En lo interno, la CEPAL ha propuesto una repuesta de emergencia por medio de transferencias de ingresos y un bono contra el hambre, junto con el apoyo a las pymes para evitar el colapso del empleo y que se desintegre el tejido productivo. Muchos países han actuado en ese sentido: el porcentaje de personas por debajo de la línea de pobreza en ALC aumentó del 30,5 % al 33,7 % entre 2019 y 2020, pero hubiera llegado al 37,2 % sin políticas compensatorias (se evitó que aproximadamente 20 millones cayeran en la pobreza). Aun así, hay 209 millones de pobres, 78 millones en extrema pobreza, y una tasa de desempleo de 18,5 % en la región (15,3 % entre los hombres y 22,2 % entre las mujeres).

En el largo plazo, sería necesaria una mayor coordinación entre los sectores público y privado para elevar la inversión y cerrar brechas tecnológicas. La CEPAL ha identificado sectores clave, capaces de contribuir a los objetivos de la inclusión social y sostenibilidad ambiental, entre los que se destacan la transición energética, la movilidad sostenible, la bioeconomía, la salud, la economía del cuidado, la economía circular y la inclusión digital. Ellos deberían ayudar a la recuperación y a promover la construcción de capacidades tecnológicas y científicas endógenas, necesarias para elevar la productividad y acompañar una frontera tecnológica en rápido movimiento.
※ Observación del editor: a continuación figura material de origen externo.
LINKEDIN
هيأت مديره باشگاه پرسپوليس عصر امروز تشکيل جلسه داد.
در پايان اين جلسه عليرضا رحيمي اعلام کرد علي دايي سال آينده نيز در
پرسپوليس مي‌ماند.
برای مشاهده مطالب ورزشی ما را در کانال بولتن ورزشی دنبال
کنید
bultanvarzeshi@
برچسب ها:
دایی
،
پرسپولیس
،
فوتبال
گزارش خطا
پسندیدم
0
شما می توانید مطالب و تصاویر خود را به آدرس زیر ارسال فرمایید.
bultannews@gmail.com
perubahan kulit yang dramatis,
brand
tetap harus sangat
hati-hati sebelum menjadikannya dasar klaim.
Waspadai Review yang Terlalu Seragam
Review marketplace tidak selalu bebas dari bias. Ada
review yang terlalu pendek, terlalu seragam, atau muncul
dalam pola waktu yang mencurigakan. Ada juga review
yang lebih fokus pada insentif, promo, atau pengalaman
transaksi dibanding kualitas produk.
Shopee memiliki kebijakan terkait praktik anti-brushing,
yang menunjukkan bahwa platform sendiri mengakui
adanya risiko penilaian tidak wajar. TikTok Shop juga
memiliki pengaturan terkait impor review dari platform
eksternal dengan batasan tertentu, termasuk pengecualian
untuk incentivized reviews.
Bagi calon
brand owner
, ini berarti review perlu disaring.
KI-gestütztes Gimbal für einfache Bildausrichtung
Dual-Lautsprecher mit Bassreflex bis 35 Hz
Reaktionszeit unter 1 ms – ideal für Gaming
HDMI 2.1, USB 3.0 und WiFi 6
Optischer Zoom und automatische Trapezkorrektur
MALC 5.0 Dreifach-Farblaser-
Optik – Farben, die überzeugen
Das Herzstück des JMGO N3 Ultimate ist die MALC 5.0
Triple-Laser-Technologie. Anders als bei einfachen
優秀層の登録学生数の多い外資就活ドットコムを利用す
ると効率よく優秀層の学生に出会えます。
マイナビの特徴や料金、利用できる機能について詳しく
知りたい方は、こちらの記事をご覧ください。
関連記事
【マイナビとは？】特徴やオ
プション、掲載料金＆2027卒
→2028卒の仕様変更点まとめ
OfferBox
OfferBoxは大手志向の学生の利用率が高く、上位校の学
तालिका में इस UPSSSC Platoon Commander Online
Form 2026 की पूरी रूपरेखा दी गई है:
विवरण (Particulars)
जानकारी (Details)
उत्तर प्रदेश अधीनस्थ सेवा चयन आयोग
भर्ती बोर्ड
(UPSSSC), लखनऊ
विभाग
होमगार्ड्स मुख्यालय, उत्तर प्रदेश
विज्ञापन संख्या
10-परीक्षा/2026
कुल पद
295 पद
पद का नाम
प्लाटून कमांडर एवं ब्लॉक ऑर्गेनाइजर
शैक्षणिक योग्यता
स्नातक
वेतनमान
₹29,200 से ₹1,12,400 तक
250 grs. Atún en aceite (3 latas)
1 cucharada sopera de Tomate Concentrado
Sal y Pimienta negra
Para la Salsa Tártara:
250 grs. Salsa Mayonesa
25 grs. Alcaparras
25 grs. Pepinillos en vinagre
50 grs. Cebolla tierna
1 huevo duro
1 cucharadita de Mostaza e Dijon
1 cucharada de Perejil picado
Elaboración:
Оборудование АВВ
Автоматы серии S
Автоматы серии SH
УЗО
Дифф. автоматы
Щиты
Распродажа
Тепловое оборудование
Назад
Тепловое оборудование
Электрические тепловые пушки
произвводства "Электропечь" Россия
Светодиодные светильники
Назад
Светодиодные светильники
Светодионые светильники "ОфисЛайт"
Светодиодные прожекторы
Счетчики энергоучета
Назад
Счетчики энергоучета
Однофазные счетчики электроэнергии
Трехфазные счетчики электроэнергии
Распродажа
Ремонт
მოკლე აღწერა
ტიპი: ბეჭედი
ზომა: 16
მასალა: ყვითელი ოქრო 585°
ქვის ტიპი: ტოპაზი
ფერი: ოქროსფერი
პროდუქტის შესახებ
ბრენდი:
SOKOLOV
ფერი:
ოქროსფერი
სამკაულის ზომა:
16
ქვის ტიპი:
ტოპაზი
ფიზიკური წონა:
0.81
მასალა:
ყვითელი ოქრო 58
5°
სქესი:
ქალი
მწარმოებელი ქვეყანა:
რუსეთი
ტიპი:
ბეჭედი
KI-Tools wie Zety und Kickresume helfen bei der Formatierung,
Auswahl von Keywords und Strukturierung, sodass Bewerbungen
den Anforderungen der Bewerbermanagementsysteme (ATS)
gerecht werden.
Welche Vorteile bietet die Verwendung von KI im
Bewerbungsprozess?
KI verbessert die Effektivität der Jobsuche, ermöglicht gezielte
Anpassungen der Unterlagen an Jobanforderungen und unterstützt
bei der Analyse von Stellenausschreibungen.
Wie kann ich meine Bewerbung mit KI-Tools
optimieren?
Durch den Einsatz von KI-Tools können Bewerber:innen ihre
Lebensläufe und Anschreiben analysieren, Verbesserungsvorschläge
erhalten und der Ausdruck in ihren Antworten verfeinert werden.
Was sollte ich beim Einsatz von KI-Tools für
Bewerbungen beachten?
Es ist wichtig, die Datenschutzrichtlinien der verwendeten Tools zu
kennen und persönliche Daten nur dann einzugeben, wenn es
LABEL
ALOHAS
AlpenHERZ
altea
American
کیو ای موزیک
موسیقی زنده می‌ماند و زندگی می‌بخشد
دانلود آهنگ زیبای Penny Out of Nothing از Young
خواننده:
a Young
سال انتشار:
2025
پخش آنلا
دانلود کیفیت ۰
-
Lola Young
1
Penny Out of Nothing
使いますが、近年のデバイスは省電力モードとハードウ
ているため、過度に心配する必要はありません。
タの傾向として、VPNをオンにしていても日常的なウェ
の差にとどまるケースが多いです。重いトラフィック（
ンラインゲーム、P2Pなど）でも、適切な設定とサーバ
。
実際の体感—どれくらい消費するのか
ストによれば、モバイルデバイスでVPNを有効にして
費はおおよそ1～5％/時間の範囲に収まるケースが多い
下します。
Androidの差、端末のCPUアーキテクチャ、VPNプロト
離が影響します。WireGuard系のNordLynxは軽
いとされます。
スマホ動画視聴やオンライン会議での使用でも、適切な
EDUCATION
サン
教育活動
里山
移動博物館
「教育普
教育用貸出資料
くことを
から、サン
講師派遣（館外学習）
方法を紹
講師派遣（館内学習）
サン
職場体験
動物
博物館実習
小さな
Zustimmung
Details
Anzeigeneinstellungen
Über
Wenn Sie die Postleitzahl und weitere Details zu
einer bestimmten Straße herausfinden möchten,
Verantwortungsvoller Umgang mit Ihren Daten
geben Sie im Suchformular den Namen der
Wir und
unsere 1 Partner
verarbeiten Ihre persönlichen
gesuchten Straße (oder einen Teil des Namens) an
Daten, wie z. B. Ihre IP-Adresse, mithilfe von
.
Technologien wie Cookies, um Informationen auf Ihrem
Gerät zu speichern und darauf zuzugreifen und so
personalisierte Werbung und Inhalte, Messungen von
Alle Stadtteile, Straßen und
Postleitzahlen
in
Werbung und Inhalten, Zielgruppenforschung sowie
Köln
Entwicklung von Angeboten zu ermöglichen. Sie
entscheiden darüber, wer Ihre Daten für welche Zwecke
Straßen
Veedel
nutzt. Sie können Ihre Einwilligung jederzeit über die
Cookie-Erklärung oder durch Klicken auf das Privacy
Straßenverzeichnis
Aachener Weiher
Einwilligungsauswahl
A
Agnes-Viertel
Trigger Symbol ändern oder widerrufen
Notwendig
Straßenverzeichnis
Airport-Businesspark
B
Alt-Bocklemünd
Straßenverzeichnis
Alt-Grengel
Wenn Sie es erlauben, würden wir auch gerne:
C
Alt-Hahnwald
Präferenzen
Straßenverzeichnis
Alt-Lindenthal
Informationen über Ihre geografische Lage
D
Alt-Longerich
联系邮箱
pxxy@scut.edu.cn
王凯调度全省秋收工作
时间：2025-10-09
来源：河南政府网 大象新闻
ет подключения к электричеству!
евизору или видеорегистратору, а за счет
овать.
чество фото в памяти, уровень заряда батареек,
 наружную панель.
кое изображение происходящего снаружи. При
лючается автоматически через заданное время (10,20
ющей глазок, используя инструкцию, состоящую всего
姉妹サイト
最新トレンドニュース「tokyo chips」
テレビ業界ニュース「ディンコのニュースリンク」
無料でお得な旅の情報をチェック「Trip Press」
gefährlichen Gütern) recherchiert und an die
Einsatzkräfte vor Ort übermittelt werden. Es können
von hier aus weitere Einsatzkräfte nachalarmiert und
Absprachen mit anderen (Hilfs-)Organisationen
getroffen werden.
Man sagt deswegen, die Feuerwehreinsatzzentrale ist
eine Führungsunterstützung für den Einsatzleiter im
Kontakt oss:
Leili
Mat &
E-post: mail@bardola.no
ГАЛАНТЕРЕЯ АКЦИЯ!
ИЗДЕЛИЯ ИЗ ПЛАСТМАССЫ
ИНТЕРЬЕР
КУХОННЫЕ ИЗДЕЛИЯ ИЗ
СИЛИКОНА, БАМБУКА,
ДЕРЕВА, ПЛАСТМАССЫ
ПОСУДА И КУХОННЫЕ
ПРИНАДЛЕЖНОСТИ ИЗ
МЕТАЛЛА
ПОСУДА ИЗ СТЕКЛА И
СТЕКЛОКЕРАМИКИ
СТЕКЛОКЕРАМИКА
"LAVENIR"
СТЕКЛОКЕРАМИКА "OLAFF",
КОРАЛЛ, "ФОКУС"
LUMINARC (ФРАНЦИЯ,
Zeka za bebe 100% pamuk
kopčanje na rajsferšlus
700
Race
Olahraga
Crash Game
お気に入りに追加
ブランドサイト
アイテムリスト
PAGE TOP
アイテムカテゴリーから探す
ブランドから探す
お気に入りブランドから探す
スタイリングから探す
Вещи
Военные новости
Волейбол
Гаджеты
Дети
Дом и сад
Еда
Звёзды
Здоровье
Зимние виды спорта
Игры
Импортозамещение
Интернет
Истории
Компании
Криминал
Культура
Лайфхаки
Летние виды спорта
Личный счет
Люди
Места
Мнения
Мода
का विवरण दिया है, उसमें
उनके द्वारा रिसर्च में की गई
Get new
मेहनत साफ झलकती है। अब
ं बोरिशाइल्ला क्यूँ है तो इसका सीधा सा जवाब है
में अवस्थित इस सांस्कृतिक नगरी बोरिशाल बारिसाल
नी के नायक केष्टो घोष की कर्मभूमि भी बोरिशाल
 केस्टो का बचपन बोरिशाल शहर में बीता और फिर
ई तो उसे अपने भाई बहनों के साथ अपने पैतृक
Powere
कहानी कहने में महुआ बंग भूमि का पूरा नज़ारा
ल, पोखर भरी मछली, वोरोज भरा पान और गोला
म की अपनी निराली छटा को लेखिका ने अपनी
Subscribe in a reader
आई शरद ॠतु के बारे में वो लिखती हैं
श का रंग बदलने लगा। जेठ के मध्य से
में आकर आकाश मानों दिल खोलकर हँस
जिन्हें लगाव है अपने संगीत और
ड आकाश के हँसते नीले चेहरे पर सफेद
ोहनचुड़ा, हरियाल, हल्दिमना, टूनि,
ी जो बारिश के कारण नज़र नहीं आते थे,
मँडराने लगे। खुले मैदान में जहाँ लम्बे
El impacto de la desigualdad sobre la eficiencia del sistema económico es extremadamente negativo. Estos impactos son directos —ya que la desigualdad implica capacidades que se pierden y oportunidades y trayectorias de aprendizaje que se truncan— e indirectos, porque la concentración económica incluye también el poder político y distorsiona las políticas.

En una estrategia de recuperación transformadora, Uruguay parte con algunas desventajas, pero también con activos importantes, por lo menos en la comparación regional. Entre las desventajas se encuentra el bajo nivel de los gastos en I+D como porcentaje del PBI, que alcanza solamente el 0,48 % (frente al 2,2 % de la media mundial). Uruguay viene fortaleciendo su sistema nacional de innovación, pero este esfuerzo debería acelerarse ante un mundo en el que el progreso técnico es exponencial.

Entre los activos, debe considerase que una nueva estrategia de desarrollo como la que se propone es intensiva en acuerdos políticos y en capacidades institucionales. Uruguay es un país con larga tradición democrática, más igualitario (el gasto social de Uruguay como porcentaje del PBI es aproximadamente seis puntos por encima del promedio de la región), con partidos políticos consolidados y políticamente menos polarizado, lo que hace más factibles los acuerdos amplios que una institucionalidad fuerte requiere —fiscales, de inversión, productivos y de protección social—. Esta institucionalidad se refiere no solo a las capacidades de gestión del Estado, sino también a su capacidad de diálogo con el sector privado y con la sociedad civil en torno a los objetivos de desarrollo sostenible.